I'm not sure if I got this right because the answer I got is €5.00\€6.25
So the question is: Eugene spent half his money in one shop and half of what was left in another shop. He then had €1.25. How much had he in the beginning
Let x = starting sum
x - x/2 - x/4 = 1.25
Multiply by 4.
4x - 2x - x = 5
Tom spent 1/4 in one shop 1/3 in another and has 5.50 left. How much had he to begin with?
To solve this problem, we can break it down into steps:
Step 1: Start by representing the original amount of money Eugene had with the letter "x."

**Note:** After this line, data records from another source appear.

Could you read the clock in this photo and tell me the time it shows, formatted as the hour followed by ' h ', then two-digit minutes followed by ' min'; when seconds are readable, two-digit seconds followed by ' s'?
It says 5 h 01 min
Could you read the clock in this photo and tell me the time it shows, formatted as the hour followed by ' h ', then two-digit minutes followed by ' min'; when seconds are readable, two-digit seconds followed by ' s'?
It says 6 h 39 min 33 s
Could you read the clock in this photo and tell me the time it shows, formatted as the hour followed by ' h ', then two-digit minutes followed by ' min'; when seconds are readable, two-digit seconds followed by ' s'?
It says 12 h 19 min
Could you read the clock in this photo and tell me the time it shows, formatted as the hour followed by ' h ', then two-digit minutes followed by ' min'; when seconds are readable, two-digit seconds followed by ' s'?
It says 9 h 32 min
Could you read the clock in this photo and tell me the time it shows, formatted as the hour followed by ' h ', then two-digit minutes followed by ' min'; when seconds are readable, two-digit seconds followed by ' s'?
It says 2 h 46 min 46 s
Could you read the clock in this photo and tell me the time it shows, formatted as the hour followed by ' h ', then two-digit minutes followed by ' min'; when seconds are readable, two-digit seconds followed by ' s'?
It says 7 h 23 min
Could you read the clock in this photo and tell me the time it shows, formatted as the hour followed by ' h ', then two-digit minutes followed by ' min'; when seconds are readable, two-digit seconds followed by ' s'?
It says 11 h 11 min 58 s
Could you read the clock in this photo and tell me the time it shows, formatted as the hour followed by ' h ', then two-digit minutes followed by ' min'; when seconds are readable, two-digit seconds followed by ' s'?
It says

Step 2: Eugene spent half of his money in the first shop, which means he spent (1/2) * x.
Step 3: After spending in the first shop, Eugene had (1/2) * x left.
Step 4: Eugene then spent half of what was left in the second shop, which means he spent (1/2) * ((1/2) * x).

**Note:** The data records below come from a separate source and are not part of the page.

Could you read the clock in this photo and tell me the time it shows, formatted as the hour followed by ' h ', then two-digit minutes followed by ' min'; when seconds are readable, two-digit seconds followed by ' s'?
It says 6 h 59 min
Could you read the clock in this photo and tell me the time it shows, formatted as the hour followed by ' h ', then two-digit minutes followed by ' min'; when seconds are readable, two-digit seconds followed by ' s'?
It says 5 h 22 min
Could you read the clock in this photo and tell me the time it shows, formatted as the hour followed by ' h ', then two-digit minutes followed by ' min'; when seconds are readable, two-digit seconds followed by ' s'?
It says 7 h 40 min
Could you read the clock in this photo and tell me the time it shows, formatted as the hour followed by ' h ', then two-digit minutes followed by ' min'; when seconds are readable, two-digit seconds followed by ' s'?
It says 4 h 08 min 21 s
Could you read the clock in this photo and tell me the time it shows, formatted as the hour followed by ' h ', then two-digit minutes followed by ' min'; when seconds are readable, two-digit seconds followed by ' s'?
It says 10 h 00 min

Step 5: After spending in the second shop, Eugene had €1.25 left. So, we can write the equation: (1/2) * ((1/2) * x) = €1.25.
Now, let's solve the equation using algebra:
(1/2) * ((1/2) * x) = €1.25
To simplify, we can multiply both sides of the equation by 2:
((1/2) * x) = €1.25 * 2
Simplifying further:
(1/2) * x = €2.50
Now, multiply both sides of the equation by 2:
x = €2.50 * 2
x = €5.00
Therefore, the original amount of money Eugene had was €5.00.